--- GIVEN ENTRIES Enclosed Below ---
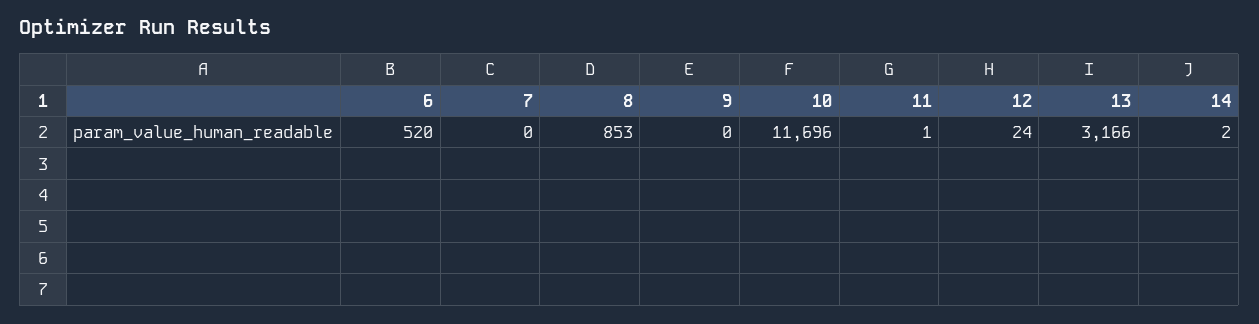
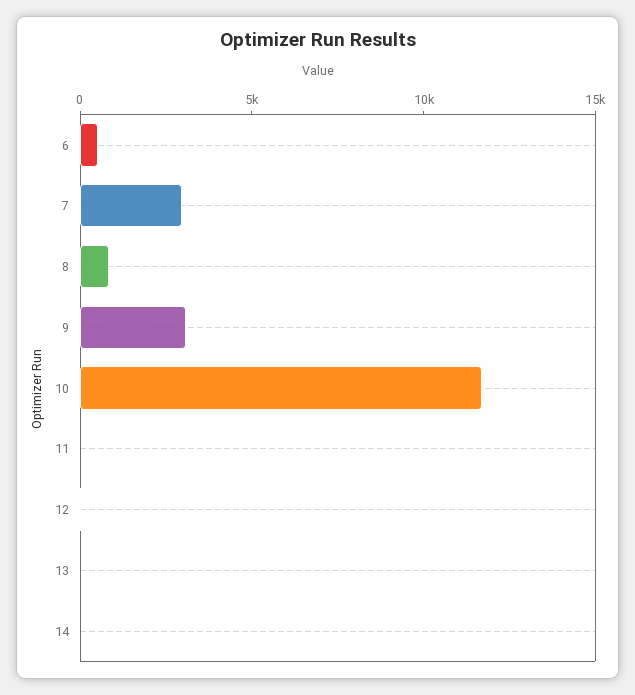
  {
    "6": 520,
-   "7": 0,
+   "7": 3000,
    "8": 853,
-   "9": 0,
+   "9": 3000,
    "10": 11696,
    "11": 1,
    "12": 24,
-   "13": 3166,
+   "13": 0,
    "14": 2
  }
--- End of Enclosed GIVEN ENTRIES ---
● ASSIGNMENT
Leave out the pictures and retype every line above exactly.

● WRITTEN SOLUTION
  {
    "6": 520,
-   "7": 0,
+   "7": 3000,
    "8": 853,
-   "9": 0,
+   "9": 3000,
    "10": 11696,
    "11": 1,
    "12": 24,
-   "13": 3166,
+   "13": 0,
    "14": 2
  }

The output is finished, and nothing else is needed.